Die Vergütungssysteme in Kreditinstituten stehen seit einigen Jahren im Fokus der bankaufsichtlichen Regulierung. Auf der Basis neuer europäischer Vorgaben wurde die Institutsvergütungsverordnung aus 2010 zum 1. Januar 2014 novelliert. Am 4. März 2015 hat die Europäische Bankenaufsichtsbehörde (EBA) nunmehr – dem entsprechenden Auftrag in der CRD IV folgend – den Entwurf von Leitlinien für eine solide Vergütungspolitik („Draft Guidelines on sound remuneration policies“) vorgelegt.
Dieser Entwurf sieht hinsichtlich der Vergütungsvorgaben weitere Verschärfungen vor. Über einen geänderten Ansatz bei der Anwendung des Proportionalitätsgrundsatzes kommt die EBA zu der Auffassung, dass grundsätzlich alle Institute die europäischen Vergütungsvorgaben einhalten müssen. Danach soll es nicht mehr gerechtfertigt sein, dass Institute oder Mitarbeiter von der Anwendung bestimmter Regelungen generell ausgeschlossen sind. Erst bei der Umsetzung der einzelnen Regelungen sollen sich, so die EBA, die Institute auf den Proportionalitätsgrundsatz berufen können.

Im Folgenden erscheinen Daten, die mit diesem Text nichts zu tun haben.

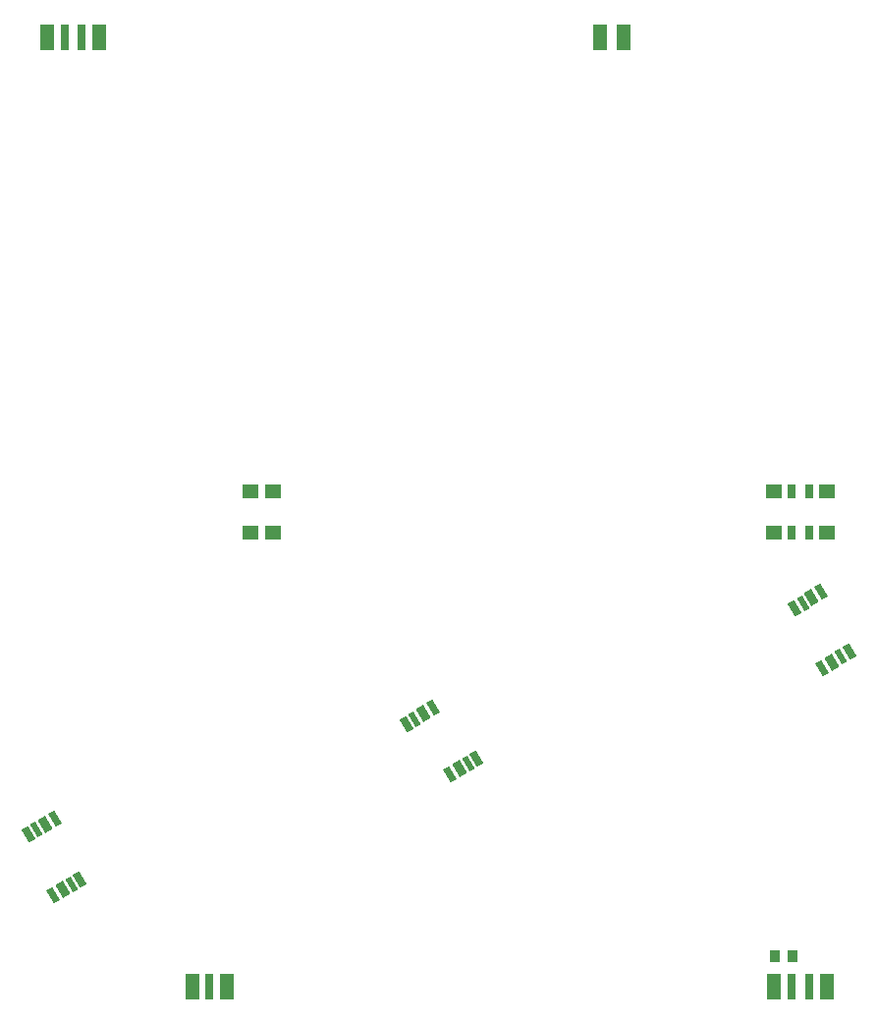
<source format=gbp>
G04*
G04 #@! TF.GenerationSoftware,Altium Limited,Altium Designer,20.0.2 (26)*
G04*
G04 Layer_Color=16770453*
%FSLAX25Y25*%
%MOIN*%
G70*
G01*
G75*
%ADD20R,0.03661X0.03858*%
%ADD26R,0.02756X0.08661*%
%ADD27R,0.05118X0.08661*%
%ADD28R,0.05787X0.04567*%
%ADD29R,0.02756X0.04921*%
G04:AMPARAMS|DCode=62|XSize=23.62mil|YSize=51.18mil|CornerRadius=0mil|HoleSize=0mil|Usage=FLASHONLY|Rotation=211.000|XOffset=0mil|YOffset=0mil|HoleType=Round|Shape=Rectangle|*
%AMROTATEDRECTD62*
4,1,4,-0.00306,0.02802,0.02330,-0.01585,0.00306,-0.02802,-0.02330,0.01585,-0.00306,0.02802,0.0*
%
%ADD62ROTATEDRECTD62*%

G04:AMPARAMS|DCode=63|XSize=29.53mil|YSize=51.18mil|CornerRadius=0mil|HoleSize=0mil|Usage=FLASHONLY|Rotation=211.000|XOffset=0mil|YOffset=0mil|HoleType=Round|Shape=Rectangle|*
%AMROTATEDRECTD63*
4,1,4,-0.00053,0.02954,0.02584,-0.01433,0.00053,-0.02954,-0.02584,0.01433,-0.00053,0.02954,0.0*
%
%ADD63ROTATEDRECTD63*%

G04:AMPARAMS|DCode=64|XSize=19.68mil|YSize=51.18mil|CornerRadius=0mil|HoleSize=0mil|Usage=FLASHONLY|Rotation=211.000|XOffset=0mil|YOffset=0mil|HoleType=Round|Shape=Rectangle|*
%AMROTATEDRECTD64*
4,1,4,-0.00474,0.02701,0.02162,-0.01687,0.00474,-0.02701,-0.02162,0.01687,-0.00474,0.02701,0.0*
%
%ADD64ROTATEDRECTD64*%

G04:AMPARAMS|DCode=65|XSize=25.59mil|YSize=51.18mil|CornerRadius=0mil|HoleSize=0mil|Usage=FLASHONLY|Rotation=211.000|XOffset=0mil|YOffset=0mil|HoleType=Round|Shape=Rectangle|*
%AMROTATEDRECTD65*
4,1,4,-0.00221,0.02853,0.02415,-0.01535,0.00221,-0.02853,-0.02415,0.01535,-0.00221,0.02853,0.0*
%
%ADD65ROTATEDRECTD65*%

D20*
X311535Y-150787D02*
D03*
X317598D02*
D03*
D26*
X76378Y161024D02*
D03*
X70473D02*
D03*
X119685Y-161024D02*
D03*
X323228D02*
D03*
X317323D02*
D03*
D27*
X82284Y161024D02*
D03*
X64567D02*
D03*
X125591Y-161024D02*
D03*
X113779D02*
D03*
X260236Y161024D02*
D03*
X252362D02*
D03*
X329134Y-161024D02*
D03*
X311417D02*
D03*
D28*
X329134Y7087D02*
D03*
X311417D02*
D03*
Y-7087D02*
D03*
X329134D02*
D03*
X141339Y7087D02*
D03*
X141339Y-7087D02*
D03*
X133465Y7087D02*
D03*
X133465Y-7087D02*
D03*
D29*
X317323Y7079D02*
D03*
X323229Y7071D02*
D03*
X317323Y-7087D02*
D03*
X323229Y-7094D02*
D03*
D62*
X66727Y-130035D02*
D03*
X201373Y-89090D02*
D03*
X327751Y-52869D02*
D03*
X67131Y-103824D02*
D03*
X195478Y-66422D02*
D03*
X327367Y-27052D02*
D03*
D63*
X70017Y-128058D02*
D03*
X204663Y-87113D02*
D03*
X331041Y-50892D02*
D03*
X63841Y-105801D02*
D03*
X192187Y-68399D02*
D03*
X324077Y-29029D02*
D03*
D64*
X72970Y-126283D02*
D03*
X207616Y-85338D02*
D03*
X333994Y-49118D02*
D03*
X60888Y-107575D02*
D03*
X189234Y-70173D02*
D03*
X321124Y-30803D02*
D03*
D65*
X75754Y-124610D02*
D03*
X210400Y-83666D02*
D03*
X336778Y-47445D02*
D03*
X58104Y-109248D02*
D03*
X186450Y-71846D02*
D03*
X318340Y-32476D02*
D03*
M02*

</source>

Die deutsche Institutsvergütungsverordnung hat den Proportionalitätsgrundsatz dadurch realisiert, dass sie zwischen allgemeinen und besonderen Anforderungen unterscheidet. Die allgemeinen Anforderungen gelten für alle Institute. Die besonderen und strengeren Anforderungen gelten nur für „bedeutende“ Institute, und zwar nur für die Geschäftsleiter und die sogenannten Risk Taker in diesen Instituten. Die geänderte Auffassung der EBA könnte dazu führen, dass diese Differenzierung zwischen „nicht bedeutenden“ Instituten und „bedeutenden“ Instituten und die damit verbundene grundsätzliche Herausnahme der „nicht bedeutenden“ Institute aus dem Anwendungsbereich der strengen Vergütungsvorgaben nicht den Vorstellungen der EBA zum Proportionalitätsgrundsatz entsprechen.
Die EBA konsultiert ihren Leitlinien-Entwurf bis Anfang Juni 2015. Es ist davon auszugehen, dass im Anschluss daran eine erneute Überarbeitung der Institutsvergütungsverordnung erfolgt. Wir setzen uns dafür ein, dass auch künftig Ausnahmen bei der Anwendung der besonderen Vergütungsregelungen möglich bleiben. Insofern plädieren wir für eine europäische Regulierung, die es auch weiterhin ermöglicht, dass auf nationaler Ebene die besonders strengen Anforderungen an die Vergütungssysteme nur von den bedeutenden Instituten zu beachten sind.